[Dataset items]
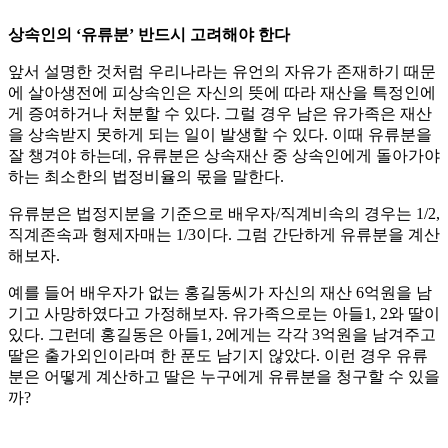
상속인의 ‘유류분’ 반드시 고려해야 한다
앞서 설명한 것처럼 우리나라는 유언의 자유가 존재하기 때문
에 살아생전에 피상속인은 자신의 뜻에 따라 재산을 특정인에
게 증여하거나 처분할 수 있다. 그럴 경우 남은 유가족은 재산
을 상속받지 못하게 되는 일이 발생할 수 있다. 이때 유류분을
잘 챙겨야 하는데, 유류분은 상속재산 중 상속인에게 돌아가야
하는 최소한의 법정비율의 몫을 말한다.
유류분은 법정지분을 기준으로 배우자/직계비속의 경우는 1/2,
직계존속과 형제자매는 1/3이다. 그럼 간단하게 유류분을 계산
해보자.
예를 들어 배우자가 없는 홍길동씨가 자신의 재산 6억원을 남
기고 사망하였다고 가정해보자. 유가족으로는 아들1, 2와 딸이
있다. 그런데 홍길동은 아들1, 2에게는 각각 3억원을 남겨주고
딸은 출가외인이라며 한 푼도 남기지 않았다. 이런 경우 유류
분은 어떻게 계산하고 딸은 누구에게 유류분을 청구할 수 있을
까?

About this task>
From the first line to the last, retype the entries above exactly, minus the pictures.

Exercise answer>
상속인의 ‘유류분’ 반드시 고려해야 한다
앞서 설명한 것처럼 우리나라는 유언의 자유가 존재하기 때문
에 살아생전에 피상속인은 자신의 뜻에 따라 재산을 특정인에
게 증여하거나 처분할 수 있다. 그럴 경우 남은 유가족은 재산
을 상속받지 못하게 되는 일이 발생할 수 있다. 이때 유류분을
잘 챙겨야 하는데, 유류분은 상속재산 중 상속인에게 돌아가야
하는 최소한의 법정비율의 몫을 말한다.
유류분은 법정지분을 기준으로 배우자/직계비속의 경우는 1/2,
직계존속과 형제자매는 1/3이다. 그럼 간단하게 유류분을 계산
해보자.
예를 들어 배우자가 없는 홍길동씨가 자신의 재산 6억원을 남
기고 사망하였다고 가정해보자. 유가족으로는 아들1, 2와 딸이
있다. 그런데 홍길동은 아들1, 2에게는 각각 3억원을 남겨주고
딸은 출가외인이라며 한 푼도 남기지 않았다. 이런 경우 유류
분은 어떻게 계산하고 딸은 누구에게 유류분을 청구할 수 있을
까?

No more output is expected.